▶ _Source document_
▽
Section History

Colour_and_sepia_collage

The past Directors of the BAA Mercury and Venus Section, except from the first, Henry McEwen ( Director 1895-1955), of whom no photograph is known. From top left: Patrick Moore (Director 1956-1963), Dr Francis Jackson ( Director 1963-1965), J. Hedley Robinson (Director 1965-1979), Richard Baum (Director 1979-2000), Robert Steele (Director 2000-2003), Edward Ellis (Acting Director 2003), Mario Frassati (Director 2003), Dr Richard McKim (Director 2004-2019)

The BAA was founded in London in the autumn of 1890. The Association formed observing sections for certain objects or tasks, and in January 1895 a 30 year old Scottish amateur, Henry McEwen of Glasgow, was invited to be Director of the newly formed Mercury and Venus Section. He was to be Director for the next sixty years, a term of office unequalled in the annals of the Association. A  paper on McEwen by Richard McKim has been published in two parts in JBAA 115, 1, 2005 and 115, 2, 2005. It is available here as two PDFs:

Part 1: Moray Firth to Mount Florida (1864−1916)

Part II: Cambuslang (1916−1955)
△
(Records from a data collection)
▽
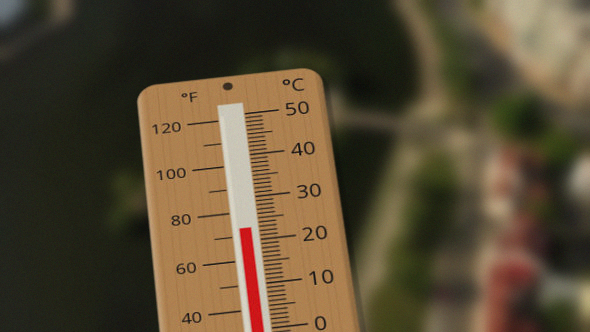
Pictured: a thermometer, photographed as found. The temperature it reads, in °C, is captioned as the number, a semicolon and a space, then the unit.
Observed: 23; °C
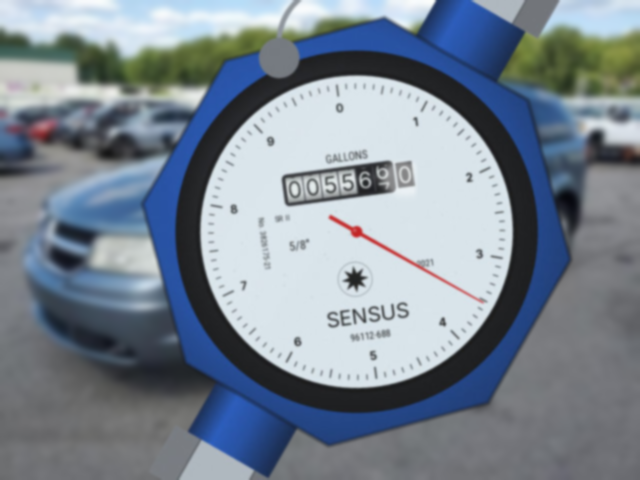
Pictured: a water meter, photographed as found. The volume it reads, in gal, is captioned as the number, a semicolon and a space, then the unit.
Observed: 55663.5; gal
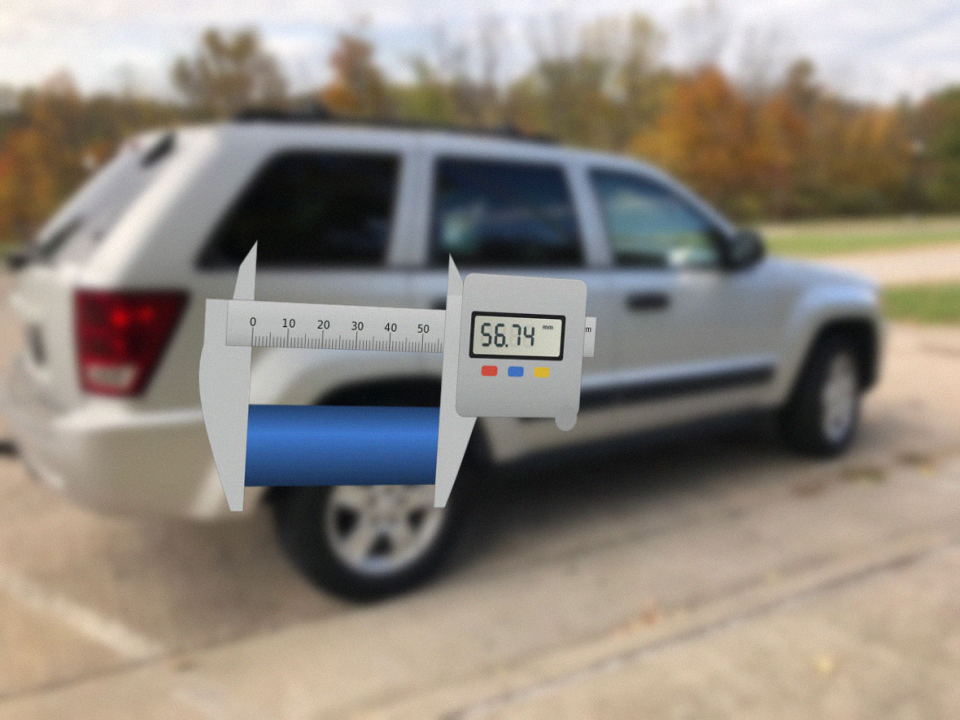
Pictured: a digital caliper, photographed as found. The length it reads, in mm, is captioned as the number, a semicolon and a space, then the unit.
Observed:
△
▶ _Activity 1_
According to the section history, where and when was the BAA founded?
▶ _Activity 2_
Using the section history, list every past Director shown in the collage.
▶ _Activity 3_
Why does the collage described in the section history leave out the first Director, Henry McEwen?
Answer using only the section history, not the entries.

▶ _Solution 1_
The BAA was founded in London in the autumn of 1890.

▶ _Solution 2_
Patrick Moore, Dr Francis Jackson, J. Hedley Robinson, Richard Baum, Robert Steele, Edward Ellis (Acting Director), Mario Frassati, and Dr Richard McKim.

▶ _Solution 3_
No photograph of Henry McEwen is known, so the collage shows every past Director except him.